KUALA LUMPUR (Bernama) — When he was in school, Silatul Rahim Dahman dreamt of being a scientist or astronomer someday. He knew it would be a daunting task for him to realise his ambition as a bout of high fever had left him blind since the age of six.
He did not allow his disability to stand in his way as he was a diligent student at Kolej Sultan Abdul Hamid in Alor Setar, Kedah, where he studied.
However, he had to bid goodbye to his dreams in Form Three as he was forced to drop mathematics and science, simply due to the lack of textbooks in Braille.
Not one to wallow in self-pity, Silatul Rahim went on to complete his secondary school education and made good with a couple of opportunities that came his way that allowed him to obtain a diploma in Assistive Technology from Overbrook School for the Blind in Philadelphia in the United States in 1989, and a diploma in Access Technology from the Carroll Center for the Blind in Boston in 2007.
Today, Silatul Rahim, 49, is chief executive officer of the Malaysian Foundation for the Blind (MFB).
“As a student, I was very keen on studying in the science stream but was forced to switch to arts. Of course, I was disappointed,” he said.
He said currently, there was still a lack of textbooks for the blind for critical subjects like science and maths due to the shortage of experts who could convert the conventional texts into Braille.
“It’s not easy to do the Braille version of maths as a lot formulae, figures and calculations are involved. We need really good experts to do this,” he added.
According to Silatul Rahim, the difficulty in securing reading materials and workbooks, especially for subjects like science and mathematics, in Braille has resulted in many students not being to pursue their higher studies in the fields concerned.
Over 50,000 visually handicapped people are registered with the Social Welfare Department but only a handful of them are said to be self-reliant.
Silatul Rahim is lucky he has a good job and can fend for himself. Those without educational qualifications or skills have no choice but to resort to begging, selling packets of tissue or busking in public places to eke out a living.
Deserve Equal Opportunities:
For many years, local associations and organisations taking care of the welfare of the blind have been demanding that special education students be accorded the same opportunities as mainstream school students, knowing fully well that education is the right agent to transform people with disabilities into human capital.
In line with the United Nations Educational, Scientific and Cultural Organisation’s commitment in 2000 to achieve the Education For All goals by 2015, the disabled community also deserves to be given opportunities to realise their full potential as they too can contribute to the nation’s development.
It has been almost 60 years since this nation attained independence, but they are are still struggling for better educational facilities and resources which, if made available to them, can propel them to the same level as their able-bodied peers.

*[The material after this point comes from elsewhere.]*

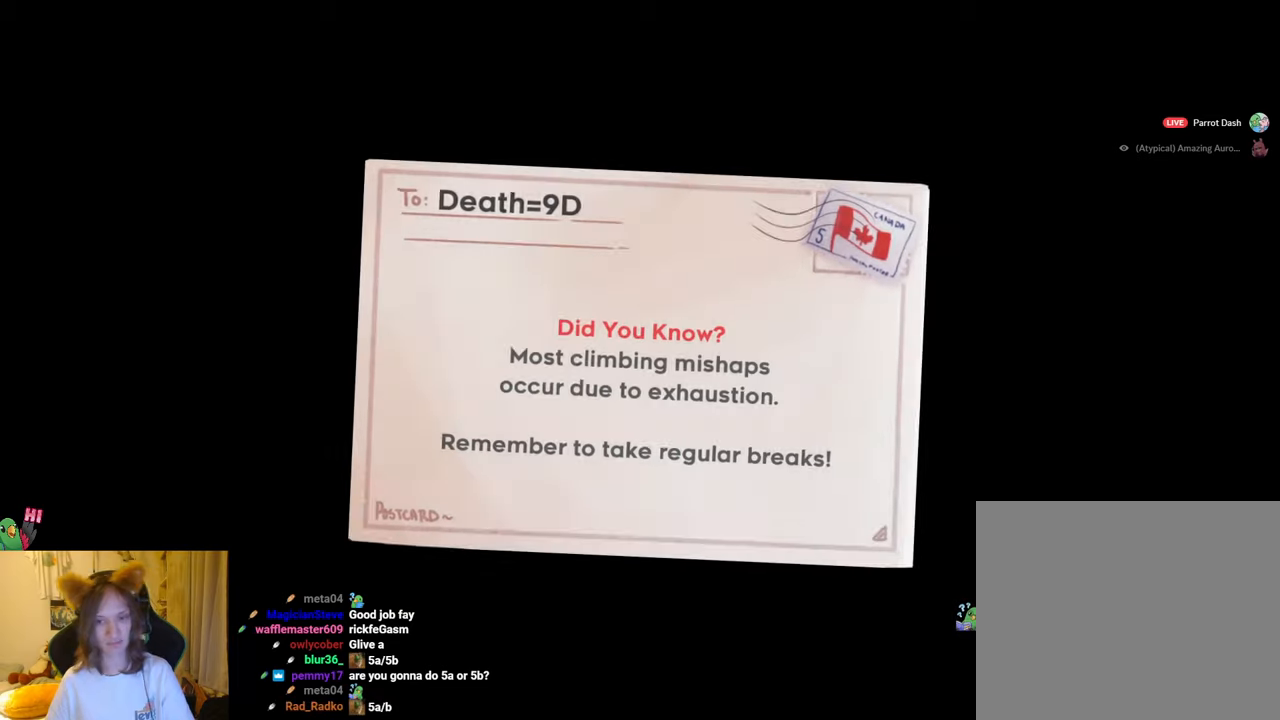
{"buttons": ["B"], "left_stick": "center", "right_stick": "center", "events": [[33, "B", "down"], [166, "B", "up"], [250, "B", "down"], [383, "B", "up"], [467, "B", "down"]]}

“It’s not like as if they are incapable of competing with normal students,” remarked Malaysian Muslim Association for the Blind vice president Zamzuri Gani.
“In fact, in the 2015 SPM (Sijil Pelajaran Malaysia) exam, two blind students scored 10As. This shows that they can do well if given the appropriate space and opportunities.”
Acknowledging that the number of blind students accepted into public and private institutions of higher learning has been on the rise, Zamzuri said most of them pursued their tertiary education in the arts, Islamic studies, economics, law and other fields.
“However, very few blind students join critical fields like science and mathematics. It’s not that they lack the capability, but there’s a dire shortage of facilities and resources to meet their needs,” he said.
Not Enough Braille Textbooks:
The issue of insufficient textbooks in Braille at the special schools for the blind is a long-standing one, and the authorities have still not found a solution for it.
According to Zamzuri, there were still no textbooks for some subjects like Bahasa Arab and Islamic Studies that were taught at secondary schools.
“Apart from that, we also face problems of Braille textbooks that are damaged or have gone missing… it’s difficult to replace these books because of the high cost involved,” he said.
To overcome the shortage of textbooks in Braille, many special schools for the blind have opted for the cheaper audio learning aids. But the audio system has its share of constraints as it is only suitable for the teaching of subjects like Bahasa Malaysia, English and history that do not use much graphics.